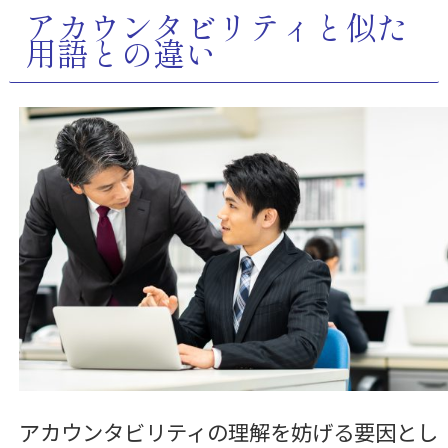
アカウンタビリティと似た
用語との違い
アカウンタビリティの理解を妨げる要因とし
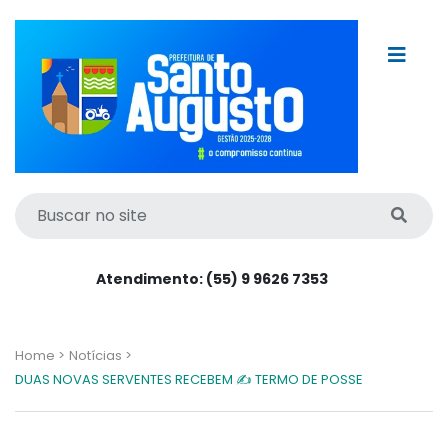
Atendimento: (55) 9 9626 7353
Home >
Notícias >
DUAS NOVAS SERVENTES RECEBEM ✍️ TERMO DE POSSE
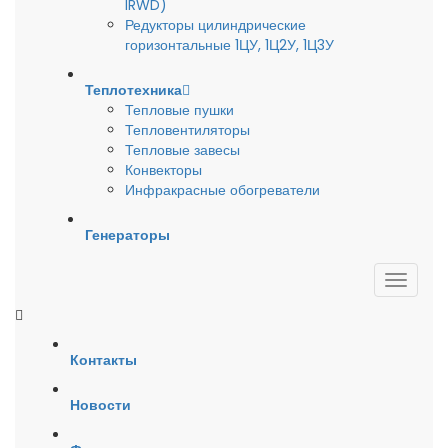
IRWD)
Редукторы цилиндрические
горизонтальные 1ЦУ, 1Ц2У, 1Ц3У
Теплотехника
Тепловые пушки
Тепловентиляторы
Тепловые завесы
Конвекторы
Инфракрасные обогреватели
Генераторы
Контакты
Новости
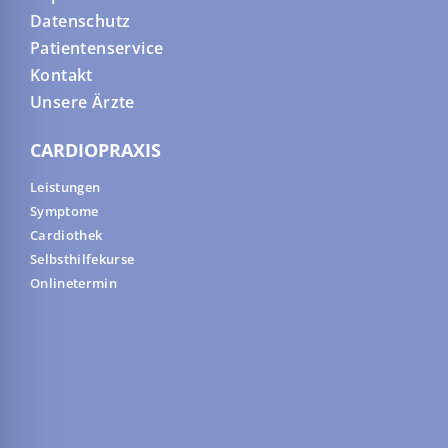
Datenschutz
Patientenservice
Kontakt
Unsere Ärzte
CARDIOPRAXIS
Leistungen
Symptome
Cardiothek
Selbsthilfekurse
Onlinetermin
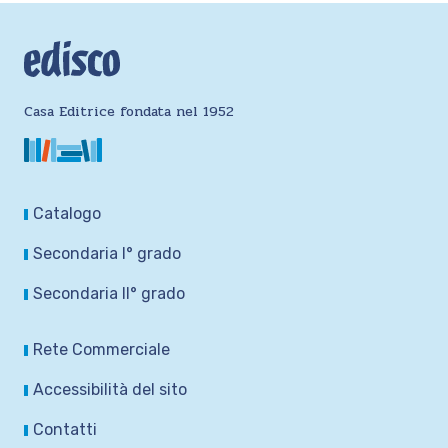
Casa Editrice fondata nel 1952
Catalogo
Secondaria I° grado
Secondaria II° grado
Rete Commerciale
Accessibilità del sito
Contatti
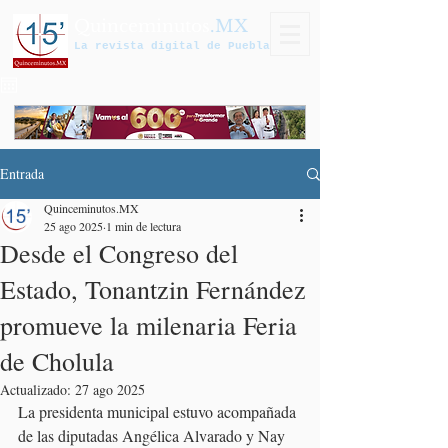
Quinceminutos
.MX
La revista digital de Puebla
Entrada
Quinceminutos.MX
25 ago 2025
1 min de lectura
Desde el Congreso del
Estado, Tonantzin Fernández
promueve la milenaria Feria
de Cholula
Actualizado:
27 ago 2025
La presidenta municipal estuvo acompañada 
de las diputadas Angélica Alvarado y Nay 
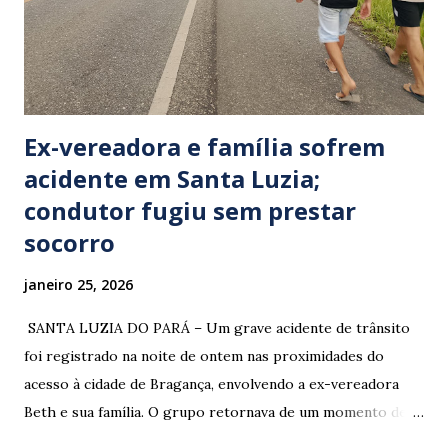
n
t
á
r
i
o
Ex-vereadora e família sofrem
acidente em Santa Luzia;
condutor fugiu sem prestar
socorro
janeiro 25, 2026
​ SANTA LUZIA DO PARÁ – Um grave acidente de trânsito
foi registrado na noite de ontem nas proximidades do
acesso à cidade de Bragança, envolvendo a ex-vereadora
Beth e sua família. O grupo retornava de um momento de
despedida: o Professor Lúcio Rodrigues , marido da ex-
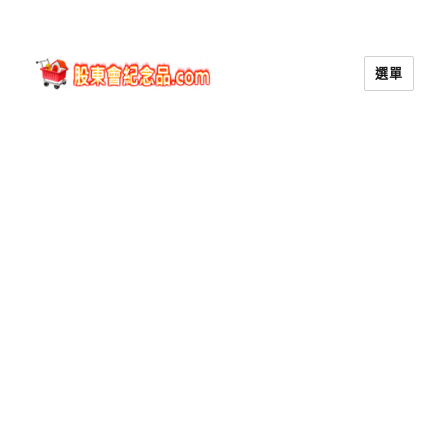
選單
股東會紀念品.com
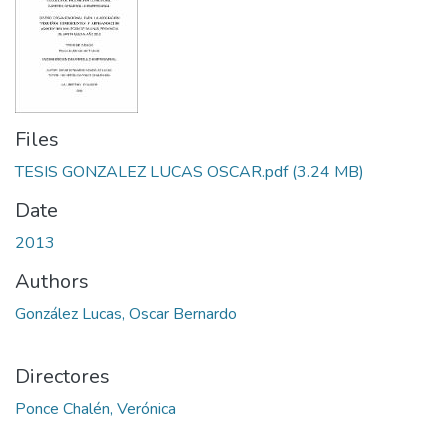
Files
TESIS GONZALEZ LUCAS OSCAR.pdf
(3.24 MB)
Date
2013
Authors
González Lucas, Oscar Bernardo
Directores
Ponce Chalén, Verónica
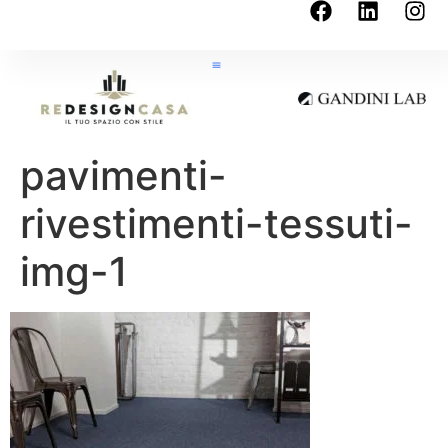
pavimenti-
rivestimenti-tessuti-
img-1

::::::

■ EXERCISE PROMPT
Please copy out every line of text from the listing above, character for character, and leave out the pictures.

■ WRITTEN ANSWER
アカウンタビリティと似た
用語との違い
アカウンタビリティの理解を妨げる要因とし
Atendimento: (55) 9 9626 7353
Home >
Notícias >
DUAS NOVAS SERVENTES RECEBEM ✍️ TERMO DE POSSE
IRWD)
Редукторы цилиндрические
горизонтальные 1ЦУ, 1Ц2У, 1Ц3У
Теплотехника
Тепловые пушки
Тепловентиляторы
Тепловые завесы
Конвекторы
Инфракрасные обогреватели
Генераторы
Контакты
Новости
Datenschutz
Patientenservice
Kontakt
Unsere Ärzte
CARDIOPRAXIS
Leistungen
Symptome
Cardiothek
Selbsthilfekurse
Onlinetermin
Casa Editrice fondata nel 1952
Catalogo
Secondaria I° grado
Secondaria II° grado
Rete Commerciale
Accessibilità del sito
Contatti
Quinceminutos
.MX
La revista digital de Puebla
Entrada
Quinceminutos.MX
25 ago 2025
1 min de lectura
Desde el Congreso del
Estado, Tonantzin Fernández
promueve la milenaria Feria
de Cholula
Actualizado:
27 ago 2025
La presidenta municipal estuvo acompañada 
de las diputadas Angélica Alvarado y Nay 
n
t
á
r
i
o
Ex-vereadora e família sofrem
acidente em Santa Luzia;
condutor fugiu sem prestar
socorro
janeiro 25, 2026
​ SANTA LUZIA DO PARÁ – Um grave acidente de trânsito
foi registrado na noite de ontem nas proximidades do
acesso à cidade de Bragança, envolvendo a ex-vereadora
Beth e sua família. O grupo retornava de um momento de
despedida: o Professor Lúcio Rodrigues , marido da ex-
選單
股東會紀念品.com
Files
TESIS GONZALEZ LUCAS OSCAR.pdf
(3.24 MB)
Date
2013
Authors
González Lucas, Oscar Bernardo
Directores
Ponce Chalén, Verónica
pavimenti-
rivestimenti-tessuti-
img-1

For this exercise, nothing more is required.